WHAT YOU ARE ASKED TO DO: Return every line below exactly.

++++++++++

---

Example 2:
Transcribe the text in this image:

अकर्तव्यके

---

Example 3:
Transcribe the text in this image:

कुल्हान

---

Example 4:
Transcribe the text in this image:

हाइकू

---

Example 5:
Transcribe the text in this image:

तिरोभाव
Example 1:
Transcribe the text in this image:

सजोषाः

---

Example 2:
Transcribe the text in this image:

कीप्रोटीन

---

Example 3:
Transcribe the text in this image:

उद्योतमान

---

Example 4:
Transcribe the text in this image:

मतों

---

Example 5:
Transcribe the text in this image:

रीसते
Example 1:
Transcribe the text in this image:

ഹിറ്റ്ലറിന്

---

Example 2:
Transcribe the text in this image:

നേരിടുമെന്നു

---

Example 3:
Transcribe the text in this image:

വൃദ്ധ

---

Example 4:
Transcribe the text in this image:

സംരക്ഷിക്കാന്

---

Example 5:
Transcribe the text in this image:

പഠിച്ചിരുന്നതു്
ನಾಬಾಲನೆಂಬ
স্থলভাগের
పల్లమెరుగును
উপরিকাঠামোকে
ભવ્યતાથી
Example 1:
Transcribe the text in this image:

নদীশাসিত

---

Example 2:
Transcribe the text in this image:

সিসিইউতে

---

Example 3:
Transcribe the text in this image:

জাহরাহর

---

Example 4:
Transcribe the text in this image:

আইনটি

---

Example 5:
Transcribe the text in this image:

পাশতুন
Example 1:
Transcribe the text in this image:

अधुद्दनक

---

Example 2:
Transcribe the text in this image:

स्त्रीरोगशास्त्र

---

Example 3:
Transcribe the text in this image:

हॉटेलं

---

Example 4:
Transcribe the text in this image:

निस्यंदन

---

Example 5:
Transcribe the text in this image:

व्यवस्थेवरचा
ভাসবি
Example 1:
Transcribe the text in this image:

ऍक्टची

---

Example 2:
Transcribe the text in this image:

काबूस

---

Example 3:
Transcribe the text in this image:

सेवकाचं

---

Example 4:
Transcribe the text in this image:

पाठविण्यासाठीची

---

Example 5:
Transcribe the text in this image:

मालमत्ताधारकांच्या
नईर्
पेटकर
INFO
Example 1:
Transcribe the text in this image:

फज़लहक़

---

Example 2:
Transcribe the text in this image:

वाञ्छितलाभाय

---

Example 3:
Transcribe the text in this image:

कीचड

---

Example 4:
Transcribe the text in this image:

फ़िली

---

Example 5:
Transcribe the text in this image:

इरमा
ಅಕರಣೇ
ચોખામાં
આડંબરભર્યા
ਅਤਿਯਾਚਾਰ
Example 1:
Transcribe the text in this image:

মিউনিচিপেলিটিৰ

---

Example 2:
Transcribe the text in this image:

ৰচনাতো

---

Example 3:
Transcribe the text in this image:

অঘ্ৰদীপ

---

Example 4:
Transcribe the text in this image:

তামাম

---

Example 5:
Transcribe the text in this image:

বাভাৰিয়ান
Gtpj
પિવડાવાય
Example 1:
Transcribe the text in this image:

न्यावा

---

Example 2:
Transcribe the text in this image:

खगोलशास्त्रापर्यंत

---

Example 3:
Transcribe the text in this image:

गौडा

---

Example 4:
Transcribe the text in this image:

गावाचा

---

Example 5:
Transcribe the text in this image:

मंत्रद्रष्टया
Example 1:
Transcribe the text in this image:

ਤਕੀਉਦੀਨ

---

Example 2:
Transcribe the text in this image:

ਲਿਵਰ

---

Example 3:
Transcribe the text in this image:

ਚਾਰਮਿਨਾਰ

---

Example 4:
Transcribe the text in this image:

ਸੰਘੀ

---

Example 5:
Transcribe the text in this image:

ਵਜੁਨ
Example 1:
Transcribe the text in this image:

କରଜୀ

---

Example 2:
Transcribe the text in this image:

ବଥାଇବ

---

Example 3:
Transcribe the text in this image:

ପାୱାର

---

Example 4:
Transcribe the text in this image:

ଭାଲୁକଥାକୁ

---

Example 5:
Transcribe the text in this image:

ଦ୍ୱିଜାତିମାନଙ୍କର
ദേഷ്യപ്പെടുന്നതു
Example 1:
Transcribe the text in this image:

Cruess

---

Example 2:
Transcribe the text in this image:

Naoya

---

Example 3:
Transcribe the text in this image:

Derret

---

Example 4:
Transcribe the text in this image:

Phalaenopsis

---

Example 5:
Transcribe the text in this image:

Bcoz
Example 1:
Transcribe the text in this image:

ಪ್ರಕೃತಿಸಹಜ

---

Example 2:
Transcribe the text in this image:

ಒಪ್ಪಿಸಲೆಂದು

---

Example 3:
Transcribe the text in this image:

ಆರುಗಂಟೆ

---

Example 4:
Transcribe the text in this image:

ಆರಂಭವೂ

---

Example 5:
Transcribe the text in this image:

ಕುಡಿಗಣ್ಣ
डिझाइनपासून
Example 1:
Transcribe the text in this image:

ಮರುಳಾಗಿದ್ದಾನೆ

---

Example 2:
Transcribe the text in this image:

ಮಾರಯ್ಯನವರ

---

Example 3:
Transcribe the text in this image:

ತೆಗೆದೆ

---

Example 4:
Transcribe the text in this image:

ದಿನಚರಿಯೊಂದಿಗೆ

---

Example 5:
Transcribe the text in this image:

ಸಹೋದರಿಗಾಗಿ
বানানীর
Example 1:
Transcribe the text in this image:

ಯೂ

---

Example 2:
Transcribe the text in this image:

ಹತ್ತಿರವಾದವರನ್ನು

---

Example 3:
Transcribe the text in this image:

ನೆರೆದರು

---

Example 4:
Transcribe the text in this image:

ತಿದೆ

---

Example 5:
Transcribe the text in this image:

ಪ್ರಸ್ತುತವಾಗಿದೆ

++++++++++

FINAL ANSWER:
---

Example 2:
Transcribe the text in this image:

अकर्तव्यके

---

Example 3:
Transcribe the text in this image:

कुल्हान

---

Example 4:
Transcribe the text in this image:

हाइकू

---

Example 5:
Transcribe the text in this image:

तिरोभाव
Example 1:
Transcribe the text in this image:

सजोषाः

---

Example 2:
Transcribe the text in this image:

कीप्रोटीन

---

Example 3:
Transcribe the text in this image:

उद्योतमान

---

Example 4:
Transcribe the text in this image:

मतों

---

Example 5:
Transcribe the text in this image:

रीसते
Example 1:
Transcribe the text in this image:

ഹിറ്റ്ലറിന്

---

Example 2:
Transcribe the text in this image:

നേരിടുമെന്നു

---

Example 3:
Transcribe the text in this image:

വൃദ്ധ

---

Example 4:
Transcribe the text in this image:

സംരക്ഷിക്കാന്

---

Example 5:
Transcribe the text in this image:

പഠിച്ചിരുന്നതു്
ನಾಬಾಲನೆಂಬ
স্থলভাগের
పల్లమెరుగును
উপরিকাঠামোকে
ભવ્યતાથી
Example 1:
Transcribe the text in this image:

নদীশাসিত

---

Example 2:
Transcribe the text in this image:

সিসিইউতে

---

Example 3:
Transcribe the text in this image:

জাহরাহর

---

Example 4:
Transcribe the text in this image:

আইনটি

---

Example 5:
Transcribe the text in this image:

পাশতুন
Example 1:
Transcribe the text in this image:

अधुद्दनक

---

Example 2:
Transcribe the text in this image:

स्त्रीरोगशास्त्र

---

Example 3:
Transcribe the text in this image:

हॉटेलं

---

Example 4:
Transcribe the text in this image:

निस्यंदन

---

Example 5:
Transcribe the text in this image:

व्यवस्थेवरचा
ভাসবি
Example 1:
Transcribe the text in this image:

ऍक्टची

---

Example 2:
Transcribe the text in this image:

काबूस

---

Example 3:
Transcribe the text in this image:

सेवकाचं

---

Example 4:
Transcribe the text in this image:

पाठविण्यासाठीची

---

Example 5:
Transcribe the text in this image:

मालमत्ताधारकांच्या
नईर्
पेटकर
INFO
Example 1:
Transcribe the text in this image:

फज़लहक़

---

Example 2:
Transcribe the text in this image:

वाञ्छितलाभाय

---

Example 3:
Transcribe the text in this image:

कीचड

---

Example 4:
Transcribe the text in this image:

फ़िली

---

Example 5:
Transcribe the text in this image:

इरमा
ಅಕರಣೇ
ચોખામાં
આડંબરભર્યા
ਅਤਿਯਾਚਾਰ
Example 1:
Transcribe the text in this image:

মিউনিচিপেলিটিৰ

---

Example 2:
Transcribe the text in this image:

ৰচনাতো

---

Example 3:
Transcribe the text in this image:

অঘ্ৰদীপ

---

Example 4:
Transcribe the text in this image:

তামাম

---

Example 5:
Transcribe the text in this image:

বাভাৰিয়ান
Gtpj
પિવડાવાય
Example 1:
Transcribe the text in this image:

न्यावा

---

Example 2:
Transcribe the text in this image:

खगोलशास्त्रापर्यंत

---

Example 3:
Transcribe the text in this image:

गौडा

---

Example 4:
Transcribe the text in this image:

गावाचा

---

Example 5:
Transcribe the text in this image:

मंत्रद्रष्टया
Example 1:
Transcribe the text in this image:

ਤਕੀਉਦੀਨ

---

Example 2:
Transcribe the text in this image:

ਲਿਵਰ

---

Example 3:
Transcribe the text in this image:

ਚਾਰਮਿਨਾਰ

---

Example 4:
Transcribe the text in this image:

ਸੰਘੀ

---

Example 5:
Transcribe the text in this image:

ਵਜੁਨ
Example 1:
Transcribe the text in this image:

କରଜୀ

---

Example 2:
Transcribe the text in this image:

ବଥାଇବ

---

Example 3:
Transcribe the text in this image:

ପାୱାର

---

Example 4:
Transcribe the text in this image:

ଭାଲୁକଥାକୁ

---

Example 5:
Transcribe the text in this image:

ଦ୍ୱିଜାତିମାନଙ୍କର
ദേഷ്യപ്പെടുന്നതു
Example 1:
Transcribe the text in this image:

Cruess

---

Example 2:
Transcribe the text in this image:

Naoya

---

Example 3:
Transcribe the text in this image:

Derret

---

Example 4:
Transcribe the text in this image:

Phalaenopsis

---

Example 5:
Transcribe the text in this image:

Bcoz
Example 1:
Transcribe the text in this image:

ಪ್ರಕೃತಿಸಹಜ

---

Example 2:
Transcribe the text in this image:

ಒಪ್ಪಿಸಲೆಂದು

---

Example 3:
Transcribe the text in this image:

ಆರುಗಂಟೆ

---

Example 4:
Transcribe the text in this image:

ಆರಂಭವೂ

---

Example 5:
Transcribe the text in this image:

ಕುಡಿಗಣ್ಣ
डिझाइनपासून
Example 1:
Transcribe the text in this image:

ಮರುಳಾಗಿದ್ದಾನೆ

---

Example 2:
Transcribe the text in this image:

ಮಾರಯ್ಯನವರ

---

Example 3:
Transcribe the text in this image:

ತೆಗೆದೆ

---

Example 4:
Transcribe the text in this image:

ದಿನಚರಿಯೊಂದಿಗೆ

---

Example 5:
Transcribe the text in this image:

ಸಹೋದರಿಗಾಗಿ
বানানীর
Example 1:
Transcribe the text in this image:

ಯೂ

---

Example 2:
Transcribe the text in this image:

ಹತ್ತಿರವಾದವರನ್ನು

---

Example 3:
Transcribe the text in this image:

ನೆರೆದರು

---

Example 4:
Transcribe the text in this image:

ತಿದೆ

---

Example 5:
Transcribe the text in this image:

ಪ್ರಸ್ತುತವಾಗಿದೆ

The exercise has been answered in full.